### What you will do
Below are the records. Retype exactly the lines between the lines holding "right elbow: (405, 628)" and "left back paw: (151, 305)", inclusive.

┌─ Materials provided

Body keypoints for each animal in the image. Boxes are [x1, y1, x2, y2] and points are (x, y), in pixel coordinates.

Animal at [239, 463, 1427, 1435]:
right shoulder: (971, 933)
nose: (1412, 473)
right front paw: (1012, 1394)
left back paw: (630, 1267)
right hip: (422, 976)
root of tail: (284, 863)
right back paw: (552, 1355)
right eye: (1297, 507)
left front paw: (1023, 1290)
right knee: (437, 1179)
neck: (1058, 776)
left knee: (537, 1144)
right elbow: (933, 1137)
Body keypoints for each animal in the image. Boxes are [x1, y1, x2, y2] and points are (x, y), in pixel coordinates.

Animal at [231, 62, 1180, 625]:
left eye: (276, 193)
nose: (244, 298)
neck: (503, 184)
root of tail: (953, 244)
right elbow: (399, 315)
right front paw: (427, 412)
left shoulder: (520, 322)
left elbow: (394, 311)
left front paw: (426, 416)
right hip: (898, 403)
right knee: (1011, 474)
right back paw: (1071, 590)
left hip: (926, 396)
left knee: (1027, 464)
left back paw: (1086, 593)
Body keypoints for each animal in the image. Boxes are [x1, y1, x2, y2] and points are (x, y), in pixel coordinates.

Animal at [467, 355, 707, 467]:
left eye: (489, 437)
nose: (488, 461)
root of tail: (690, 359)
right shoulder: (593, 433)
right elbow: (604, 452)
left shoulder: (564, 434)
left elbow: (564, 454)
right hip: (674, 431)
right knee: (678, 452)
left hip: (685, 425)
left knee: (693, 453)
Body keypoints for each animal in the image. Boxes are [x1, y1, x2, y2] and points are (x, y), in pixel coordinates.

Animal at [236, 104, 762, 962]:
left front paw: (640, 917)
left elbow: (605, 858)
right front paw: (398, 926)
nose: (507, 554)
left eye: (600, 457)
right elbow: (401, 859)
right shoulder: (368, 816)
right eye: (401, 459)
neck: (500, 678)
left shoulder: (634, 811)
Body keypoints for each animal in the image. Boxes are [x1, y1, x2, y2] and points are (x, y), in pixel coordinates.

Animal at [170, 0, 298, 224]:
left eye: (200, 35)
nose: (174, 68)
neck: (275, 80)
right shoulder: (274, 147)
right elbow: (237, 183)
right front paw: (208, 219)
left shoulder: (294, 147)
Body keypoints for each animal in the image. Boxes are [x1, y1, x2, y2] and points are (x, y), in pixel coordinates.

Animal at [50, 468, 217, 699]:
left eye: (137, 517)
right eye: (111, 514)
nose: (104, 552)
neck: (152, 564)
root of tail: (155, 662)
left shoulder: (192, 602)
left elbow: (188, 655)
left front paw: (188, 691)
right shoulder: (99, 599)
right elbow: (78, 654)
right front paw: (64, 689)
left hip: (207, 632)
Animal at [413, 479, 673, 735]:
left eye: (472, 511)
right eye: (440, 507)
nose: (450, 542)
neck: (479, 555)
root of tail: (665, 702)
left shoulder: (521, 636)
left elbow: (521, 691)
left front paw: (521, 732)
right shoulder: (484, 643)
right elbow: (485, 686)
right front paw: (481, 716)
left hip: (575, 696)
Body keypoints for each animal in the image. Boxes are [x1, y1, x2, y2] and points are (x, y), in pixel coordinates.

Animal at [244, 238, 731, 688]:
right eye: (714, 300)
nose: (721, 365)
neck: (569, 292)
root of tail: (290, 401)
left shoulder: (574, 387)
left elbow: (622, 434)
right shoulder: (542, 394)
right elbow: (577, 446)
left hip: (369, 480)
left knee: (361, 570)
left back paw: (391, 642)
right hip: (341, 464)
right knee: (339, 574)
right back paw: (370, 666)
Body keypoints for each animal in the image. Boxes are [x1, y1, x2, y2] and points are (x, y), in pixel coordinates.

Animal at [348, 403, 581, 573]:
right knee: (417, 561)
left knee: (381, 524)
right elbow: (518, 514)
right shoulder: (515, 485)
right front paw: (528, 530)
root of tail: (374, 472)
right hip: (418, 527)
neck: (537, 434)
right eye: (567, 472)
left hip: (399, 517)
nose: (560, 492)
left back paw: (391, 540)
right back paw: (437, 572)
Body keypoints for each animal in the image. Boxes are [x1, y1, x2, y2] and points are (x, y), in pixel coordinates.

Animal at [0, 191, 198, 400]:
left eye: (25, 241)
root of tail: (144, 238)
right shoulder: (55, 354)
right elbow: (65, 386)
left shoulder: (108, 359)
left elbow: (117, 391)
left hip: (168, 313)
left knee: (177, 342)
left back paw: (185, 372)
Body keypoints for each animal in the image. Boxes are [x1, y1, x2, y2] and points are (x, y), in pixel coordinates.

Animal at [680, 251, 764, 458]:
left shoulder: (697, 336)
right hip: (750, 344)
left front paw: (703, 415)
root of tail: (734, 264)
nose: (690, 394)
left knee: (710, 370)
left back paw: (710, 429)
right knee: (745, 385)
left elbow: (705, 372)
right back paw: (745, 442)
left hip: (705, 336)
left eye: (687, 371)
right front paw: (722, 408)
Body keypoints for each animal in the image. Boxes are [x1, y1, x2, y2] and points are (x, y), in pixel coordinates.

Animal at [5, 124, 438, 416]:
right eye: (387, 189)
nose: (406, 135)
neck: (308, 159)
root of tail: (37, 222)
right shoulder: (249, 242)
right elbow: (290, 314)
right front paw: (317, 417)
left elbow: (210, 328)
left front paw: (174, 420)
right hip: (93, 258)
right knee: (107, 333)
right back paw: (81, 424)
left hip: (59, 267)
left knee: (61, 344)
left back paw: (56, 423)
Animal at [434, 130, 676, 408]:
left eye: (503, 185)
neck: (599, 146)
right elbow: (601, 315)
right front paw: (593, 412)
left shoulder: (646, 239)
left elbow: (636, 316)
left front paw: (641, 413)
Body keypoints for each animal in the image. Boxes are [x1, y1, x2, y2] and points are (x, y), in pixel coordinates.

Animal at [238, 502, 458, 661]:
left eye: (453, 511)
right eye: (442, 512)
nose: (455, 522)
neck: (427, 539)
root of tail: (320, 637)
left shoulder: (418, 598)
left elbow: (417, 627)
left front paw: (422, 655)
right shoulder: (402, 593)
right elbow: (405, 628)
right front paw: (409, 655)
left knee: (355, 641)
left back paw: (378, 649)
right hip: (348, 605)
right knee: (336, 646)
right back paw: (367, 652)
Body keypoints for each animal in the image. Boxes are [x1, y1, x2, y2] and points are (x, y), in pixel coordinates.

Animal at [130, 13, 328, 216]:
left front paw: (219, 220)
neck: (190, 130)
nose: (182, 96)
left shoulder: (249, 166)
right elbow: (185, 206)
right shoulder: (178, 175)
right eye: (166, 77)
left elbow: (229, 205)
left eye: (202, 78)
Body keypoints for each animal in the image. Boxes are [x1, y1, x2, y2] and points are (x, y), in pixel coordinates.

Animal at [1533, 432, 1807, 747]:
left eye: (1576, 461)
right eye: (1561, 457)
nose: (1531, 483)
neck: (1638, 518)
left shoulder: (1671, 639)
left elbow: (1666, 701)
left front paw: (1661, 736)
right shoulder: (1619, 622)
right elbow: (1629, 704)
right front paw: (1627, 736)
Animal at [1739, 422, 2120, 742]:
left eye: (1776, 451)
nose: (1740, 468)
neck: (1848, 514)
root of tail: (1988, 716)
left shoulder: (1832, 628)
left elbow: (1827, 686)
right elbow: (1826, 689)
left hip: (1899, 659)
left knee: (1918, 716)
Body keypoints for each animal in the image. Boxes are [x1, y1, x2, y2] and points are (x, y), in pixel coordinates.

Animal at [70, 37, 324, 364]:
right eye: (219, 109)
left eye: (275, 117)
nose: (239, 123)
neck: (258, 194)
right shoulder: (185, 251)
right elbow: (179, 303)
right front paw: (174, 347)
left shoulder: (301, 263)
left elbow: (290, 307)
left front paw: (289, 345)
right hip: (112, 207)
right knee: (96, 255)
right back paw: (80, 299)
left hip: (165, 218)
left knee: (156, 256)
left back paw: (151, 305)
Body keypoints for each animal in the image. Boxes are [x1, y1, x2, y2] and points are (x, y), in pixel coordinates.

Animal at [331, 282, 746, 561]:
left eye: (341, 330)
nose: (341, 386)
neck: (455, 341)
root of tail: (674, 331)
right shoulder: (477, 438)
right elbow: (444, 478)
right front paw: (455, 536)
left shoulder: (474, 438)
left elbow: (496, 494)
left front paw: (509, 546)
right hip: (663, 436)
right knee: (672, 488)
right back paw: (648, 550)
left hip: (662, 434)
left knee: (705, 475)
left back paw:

└─

### Response
right elbow: (405, 628)
right front paw: (409, 655)
left knee: (355, 641)
left back paw: (378, 649)
right hip: (348, 605)
right knee: (336, 646)
right back paw: (367, 652)
Body keypoints for each animal in the image. Boxes are [x1, y1, x2, y2] and points are (x, y), in pixel coordinates.

Animal at [130, 13, 328, 216]:
left front paw: (219, 220)
neck: (190, 130)
nose: (182, 96)
left shoulder: (249, 166)
right elbow: (185, 206)
right shoulder: (178, 175)
right eye: (166, 77)
left elbow: (229, 205)
left eye: (202, 78)
Body keypoints for each animal in the image. Boxes are [x1, y1, x2, y2] and points are (x, y), in pixel coordinates.

Animal at [1533, 432, 1807, 747]:
left eye: (1576, 461)
right eye: (1561, 457)
nose: (1531, 483)
neck: (1638, 518)
left shoulder: (1671, 639)
left elbow: (1666, 701)
left front paw: (1661, 736)
right shoulder: (1619, 622)
right elbow: (1629, 704)
right front paw: (1627, 736)
Animal at [1739, 422, 2120, 742]:
left eye: (1776, 451)
nose: (1740, 468)
neck: (1848, 514)
root of tail: (1988, 716)
left shoulder: (1832, 628)
left elbow: (1827, 686)
right elbow: (1826, 689)
left hip: (1899, 659)
left knee: (1918, 716)
Body keypoints for each animal in the image. Boxes are [x1, y1, x2, y2] and points are (x, y), in pixel coordinates.

Animal at [70, 37, 324, 364]:
right eye: (219, 109)
left eye: (275, 117)
nose: (239, 123)
neck: (258, 194)
right shoulder: (185, 251)
right elbow: (179, 303)
right front paw: (174, 347)
left shoulder: (301, 263)
left elbow: (290, 307)
left front paw: (289, 345)
right hip: (112, 207)
right knee: (96, 255)
right back paw: (80, 299)
left hip: (165, 218)
left knee: (156, 256)
left back paw: (151, 305)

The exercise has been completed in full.